Their position initially gained credence during the 1970s with the publishing of several books about the cracking of Enigma.
In his book The Ultra Secret, the former World War II intelligence officer FW Winterbotham recalled how he passed intelligence on to Churchill that Coventry would be the target of the bombing raid a few hours before it took place.
His account has been questioned since by several historians.
But Coventry-born writer Alan Pollock explores the theory in his play One Night In November, currently performing at the city's Belgrade Theatre.
He says an RAF report reveals that by 1500 on the day of the raid - several hours before the bombing began - enemy navigation signals were intersecting over Coventry, indicating an imminent raid.
"By this time, every non-Enigma source of intelligence was also pointing toward the Midlands, and increasingly toward Coventry," he adds.
Pollock also notes that Sir Winston's private secretary, John Martin, subsequently recorded that Churchill received a red box containing details of the raid shortly after 1500. Churchill apparently told Martin a heavy raid on London was predicted, and headed for the capital.
"Whether John Martin's recollection was accurate, and whatever Churchill's reasons for saying what he did, the only thing we can be pretty certain of is this: that piece of paper could not possibly have carried the information that the beams indicated London," Pollock argues.

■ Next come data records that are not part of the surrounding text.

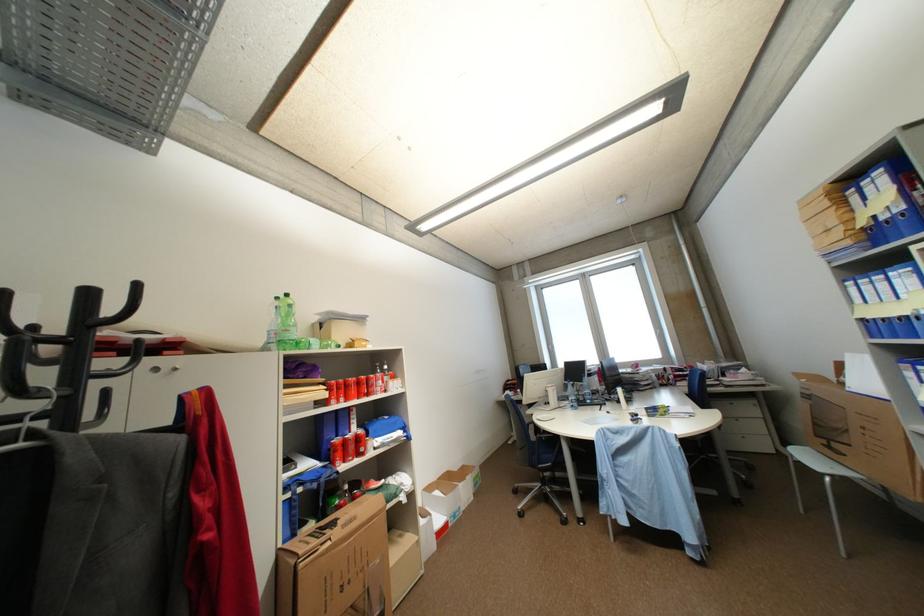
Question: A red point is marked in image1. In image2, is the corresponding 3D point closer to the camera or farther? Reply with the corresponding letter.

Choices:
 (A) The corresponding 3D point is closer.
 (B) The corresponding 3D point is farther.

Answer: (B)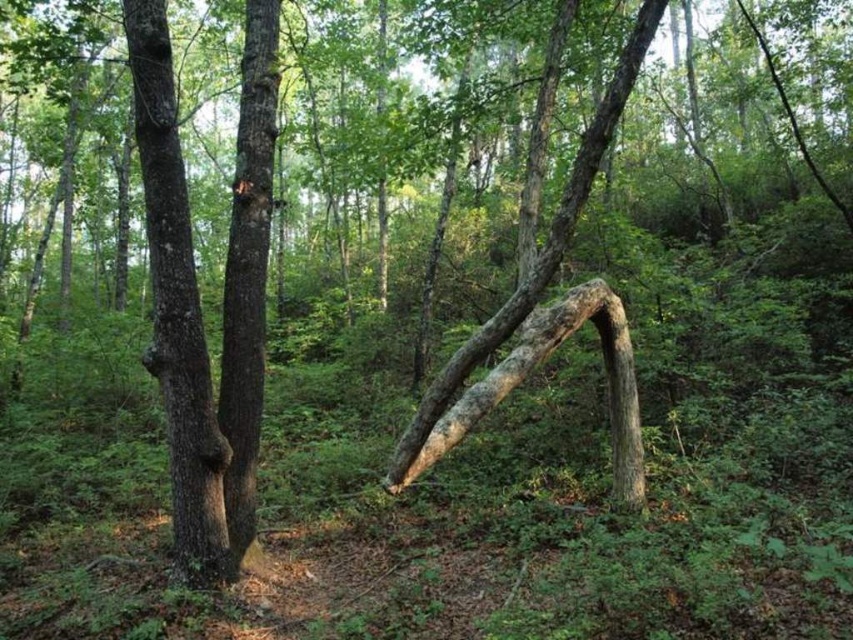
Can you confirm if brown rough bark tree trunk at left is smaller than smooth brown tree trunk at center?

No, brown rough bark tree trunk at left is not smaller than smooth brown tree trunk at center.

Can you confirm if brown rough bark tree trunk at left is thinner than smooth brown tree trunk at center?

Incorrect, brown rough bark tree trunk at left's width is not less than smooth brown tree trunk at center's.

Between point (140, 84) and point (252, 508), which one is positioned in front?

Point (140, 84)

The height and width of the screenshot is (640, 853). I want to click on brown rough bark tree trunk at left, so click(177, 310).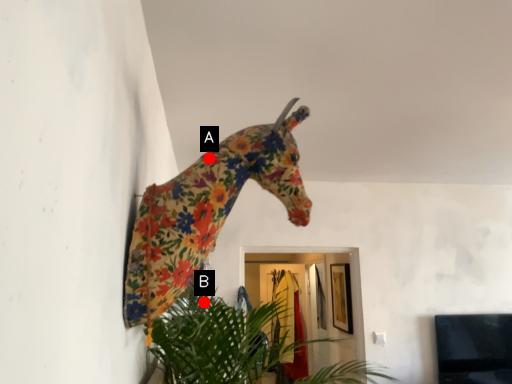
Question: Two points are circled on the image, labeled by A and B beside each circle. Which of the following is the farthest from the observer?

Choices:
 (A) A is further
 (B) B is further

Answer: (B)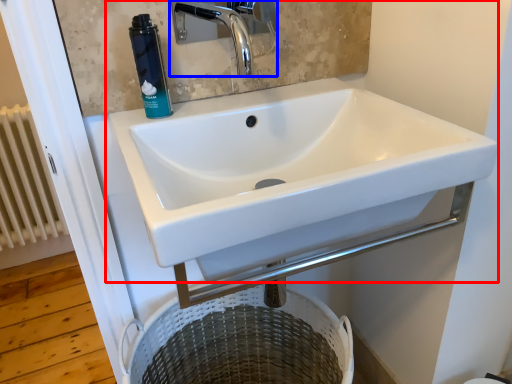
Question: Which object is further to the camera taking this photo, sink (highlighted by a red box) or tap (highlighted by a blue box)?

Choices:
 (A) sink
 (B) tap

Answer: (B)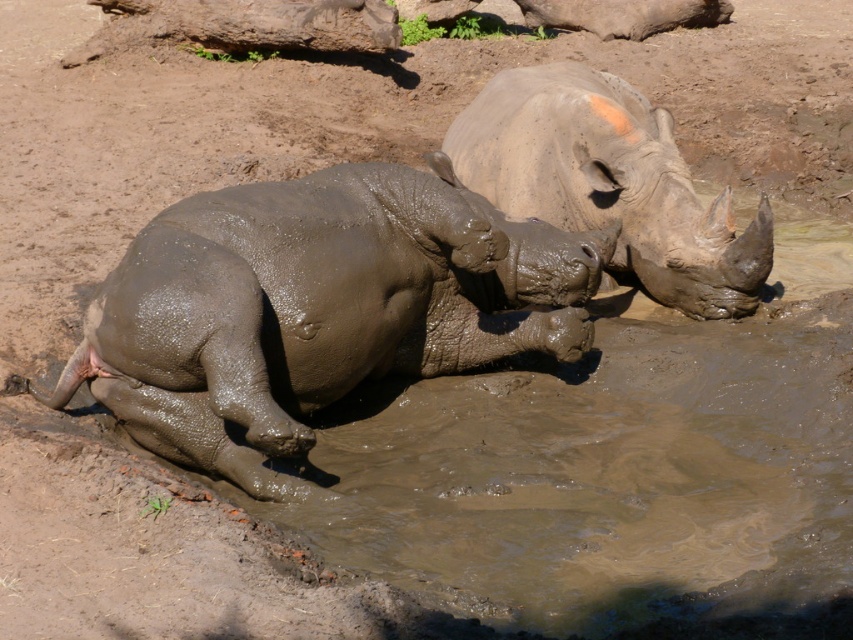
Question: Where is muddy gray rhino at left located in relation to gray matte rhinoceros at upper right in the image?

Choices:
 (A) left
 (B) right

Answer: (A)

Question: Which point is farther to the camera?

Choices:
 (A) (125, 412)
 (B) (462, 170)

Answer: (B)

Question: Is muddy gray rhino at left bigger than gray matte rhinoceros at upper right?

Choices:
 (A) no
 (B) yes

Answer: (B)

Question: Is muddy gray rhino at left further to the viewer compared to gray matte rhinoceros at upper right?

Choices:
 (A) yes
 (B) no

Answer: (B)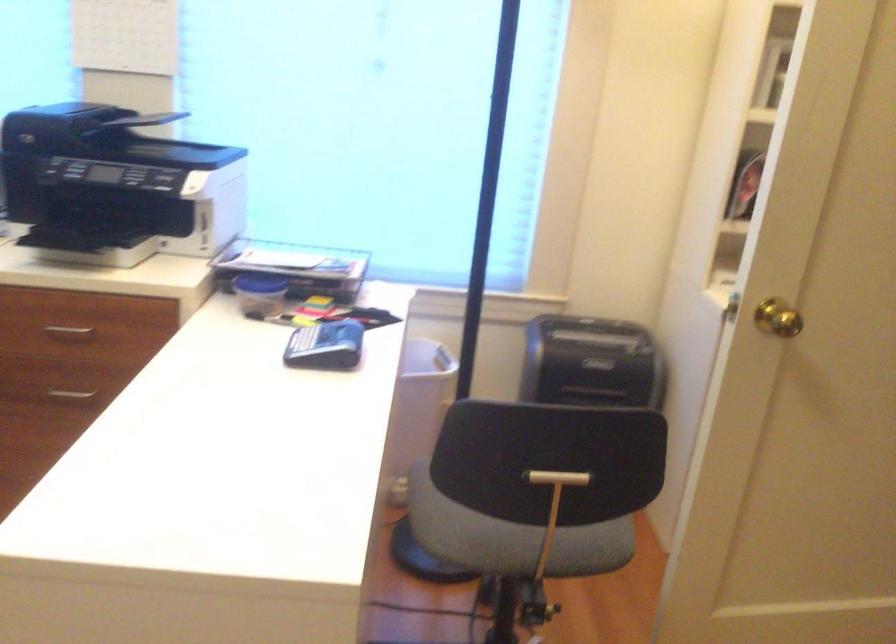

However, Terry Charman, senior historian at the Imperial War Museum is sceptical of the conspiracies - arguing that while British intelligence knew Moonlight Sonata was coming, they did not know what would be its target.
Enigma was, Mr Charman says, in its infancy at this stage, and while code-breakers deciphered a reference to "Korn" - the German code name for Coventry - they believed it referred to a radar system rather than a location.
Mr Charman says it is significant that Mr Martin, the only witness to Mr Churchill opening the red box, believed the prime minister "genuinely didn't know that Coventry was to be attacked - he thought London was the target".
The fact that a small air raid did in fact occur in London that night, Mr Charman adds, gives credence to the suggestion that the box really did predict a raid in the capital - and suggests Mr Churchill's haste to return to the city was founded on a genuine desire to be where the action was.
Mr Charman says the RAF did indeed detect the the navigation signals over Coventry, but tried to intercept and then jam them; one theory suggests this failed because the wrong frequency was chosen.
Plus, he argues, there would have been very little the British authorities could have done to protect the people of the city even if they had been forewarned.
"Even if you had put every air raid defence in the country around Coventry it would still have been devastating," he adds. "People prefer to think of things as a conspiracy.
"But even if Churchill had known at that short notice (that Coventry was to be targeted) imagine the logistics of evacuating a city the size of Coventry - it would have been enormous."